Netherlands recalls hundreds of thousands of defective Chinese face masks
The Netherlands has recalled hundreds of thousands of face masks imported from China after they were found to be defective, the health ministry announced on Saturday.
Dutch authorities received 1.3 million face masks from China on March 21 and distributed some of them to health care providers battling against the spread of the deadly COVID-19 pandemic.
But the health ministry “received a signal that, upon inspection, the quality of this shipment did not meet the required standards,” it said in a statement sent to Euronews.
“A second test also proved that the face masks did not meet the required quality standards. It has now been decided to stop the use of this entire shipment.
The masks had a KN95 certification indicating that they should filter above 95% of particles.
According to state broadcaster NOS, the recall concerns 600,000 masks.
The ministry has assured that “new shipments will receive extra standard testing.”
The Netherlands has so far reported 9,800 confirmed cases of the novel coronavirus and 632 deaths.
It is not the only country to have imported defective medical equipment from China to tackle the disease.

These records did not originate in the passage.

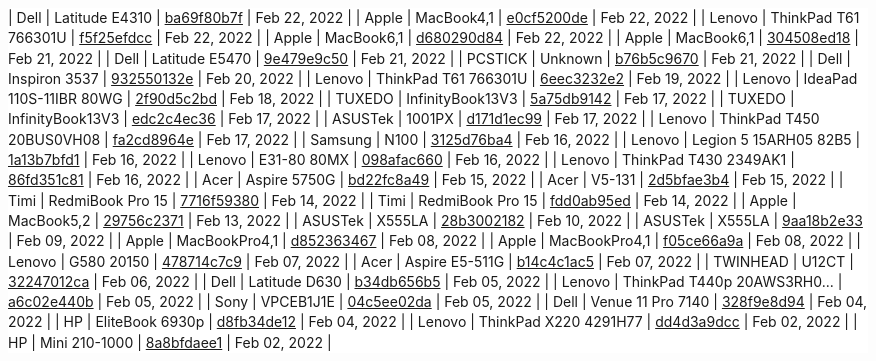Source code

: | Dell          | Latitude E4310              | [ba69f80b7f](https://bsd-hardware.info/?probe=ba69f80b7f) | Feb 22, 2022 |
| Apple         | MacBook4,1                  | [e0cf5200de](https://bsd-hardware.info/?probe=e0cf5200de) | Feb 22, 2022 |
| Lenovo        | ThinkPad T61 766301U        | [f5f25efdcc](https://bsd-hardware.info/?probe=f5f25efdcc) | Feb 22, 2022 |
| Apple         | MacBook6,1                  | [d680290d84](https://bsd-hardware.info/?probe=d680290d84) | Feb 22, 2022 |
| Apple         | MacBook6,1                  | [304508ed18](https://bsd-hardware.info/?probe=304508ed18) | Feb 21, 2022 |
| Dell          | Latitude E5470              | [9e479e9c50](https://bsd-hardware.info/?probe=9e479e9c50) | Feb 21, 2022 |
| PCSTICK       | Unknown                     | [b76b5c9670](https://bsd-hardware.info/?probe=b76b5c9670) | Feb 21, 2022 |
| Dell          | Inspiron 3537               | [932550132e](https://bsd-hardware.info/?probe=932550132e) | Feb 20, 2022 |
| Lenovo        | ThinkPad T61 766301U        | [6eec3232e2](https://bsd-hardware.info/?probe=6eec3232e2) | Feb 19, 2022 |
| Lenovo        | IdeaPad 110S-11IBR 80WG     | [2f90d5c2bd](https://bsd-hardware.info/?probe=2f90d5c2bd) | Feb 18, 2022 |
| TUXEDO        | InfinityBook13V3            | [5a75db9142](https://bsd-hardware.info/?probe=5a75db9142) | Feb 17, 2022 |
| TUXEDO        | InfinityBook13V3            | [edc2c4ec36](https://bsd-hardware.info/?probe=edc2c4ec36) | Feb 17, 2022 |
| ASUSTek       | 1001PX                      | [d171d1ec99](https://bsd-hardware.info/?probe=d171d1ec99) | Feb 17, 2022 |
| Lenovo        | ThinkPad T450 20BUS0VH08    | [fa2cd8964e](https://bsd-hardware.info/?probe=fa2cd8964e) | Feb 17, 2022 |
| Samsung       | N100                        | [3125d76ba4](https://bsd-hardware.info/?probe=3125d76ba4) | Feb 16, 2022 |
| Lenovo        | Legion 5 15ARH05 82B5       | [1a13b7bfd1](https://bsd-hardware.info/?probe=1a13b7bfd1) | Feb 16, 2022 |
| Lenovo        | E31-80 80MX                 | [098afac660](https://bsd-hardware.info/?probe=098afac660) | Feb 16, 2022 |
| Lenovo        | ThinkPad T430 2349AK1       | [86fd351c81](https://bsd-hardware.info/?probe=86fd351c81) | Feb 16, 2022 |
| Acer          | Aspire 5750G                | [bd22fc8a49](https://bsd-hardware.info/?probe=bd22fc8a49) | Feb 15, 2022 |
| Acer          | V5-131                      | [2d5bfae3b4](https://bsd-hardware.info/?probe=2d5bfae3b4) | Feb 15, 2022 |
| Timi          | RedmiBook Pro 15            | [7716f59380](https://bsd-hardware.info/?probe=7716f59380) | Feb 14, 2022 |
| Timi          | RedmiBook Pro 15            | [fdd0ab95ed](https://bsd-hardware.info/?probe=fdd0ab95ed) | Feb 14, 2022 |
| Apple         | MacBook5,2                  | [29756c2371](https://bsd-hardware.info/?probe=29756c2371) | Feb 13, 2022 |
| ASUSTek       | X555LA                      | [28b3002182](https://bsd-hardware.info/?probe=28b3002182) | Feb 10, 2022 |
| ASUSTek       | X555LA                      | [9aa18b2e33](https://bsd-hardware.info/?probe=9aa18b2e33) | Feb 09, 2022 |
| Apple         | MacBookPro4,1               | [d852363467](https://bsd-hardware.info/?probe=d852363467) | Feb 08, 2022 |
| Apple         | MacBookPro4,1               | [f05ce66a9a](https://bsd-hardware.info/?probe=f05ce66a9a) | Feb 08, 2022 |
| Lenovo        | G580 20150                  | [478714c7c9](https://bsd-hardware.info/?probe=478714c7c9) | Feb 07, 2022 |
| Acer          | Aspire E5-511G              | [b14c4c1ac5](https://bsd-hardware.info/?probe=b14c4c1ac5) | Feb 07, 2022 |
| TWINHEAD      | U12CT                       | [32247012ca](https://bsd-hardware.info/?probe=32247012ca) | Feb 06, 2022 |
| Dell          | Latitude D630               | [b34db656b5](https://bsd-hardware.info/?probe=b34db656b5) | Feb 05, 2022 |
| Lenovo        | ThinkPad T440p 20AWS3RH0... | [a6c02e440b](https://bsd-hardware.info/?probe=a6c02e440b) | Feb 05, 2022 |
| Sony          | VPCEB1J1E                   | [04c5ee02da](https://bsd-hardware.info/?probe=04c5ee02da) | Feb 05, 2022 |
| Dell          | Venue 11 Pro 7140           | [328f9e8d94](https://bsd-hardware.info/?probe=328f9e8d94) | Feb 04, 2022 |
| HP            | EliteBook 6930p             | [d8fb34de12](https://bsd-hardware.info/?probe=d8fb34de12) | Feb 04, 2022 |
| Lenovo        | ThinkPad X220 4291H77       | [dd4d3a9dcc](https://bsd-hardware.info/?probe=dd4d3a9dcc) | Feb 02, 2022 |
| HP            | Mini 210-1000               | [8a8bfdaee1](https://bsd-hardware.info/?probe=8a8bfdaee1) | Feb 02, 2022 |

Spain announced on Thursday that it would return 640,000 rapid testing kits it had purchased from a Chinese company after tests on a batch already imported had found them to have a 30% detection rate.
The government stressed that the kits were CE certified — indicating conformity with European standards — and that they had been purchased through a Spanish intermediary.
The Chinese embassy in Madrid said on Twitter however that Shenzen Bioeasy Biotechnology, the kits’ manufacturer, had not been officially licenced by the country’s authorities to sell medical products.
Spain is the second hardest-hit country in the world after Italy having reported more than 73,000 confirmed cases and 5,900 deaths by Saturday.
The Turkish Health Minister also revealed during a press conference on Friday that rapid testing kits samples it had received from a Chinese company did not meet the country’s effectiveness standards and that another firm, also Chinese, had instead been selected to provide the kits.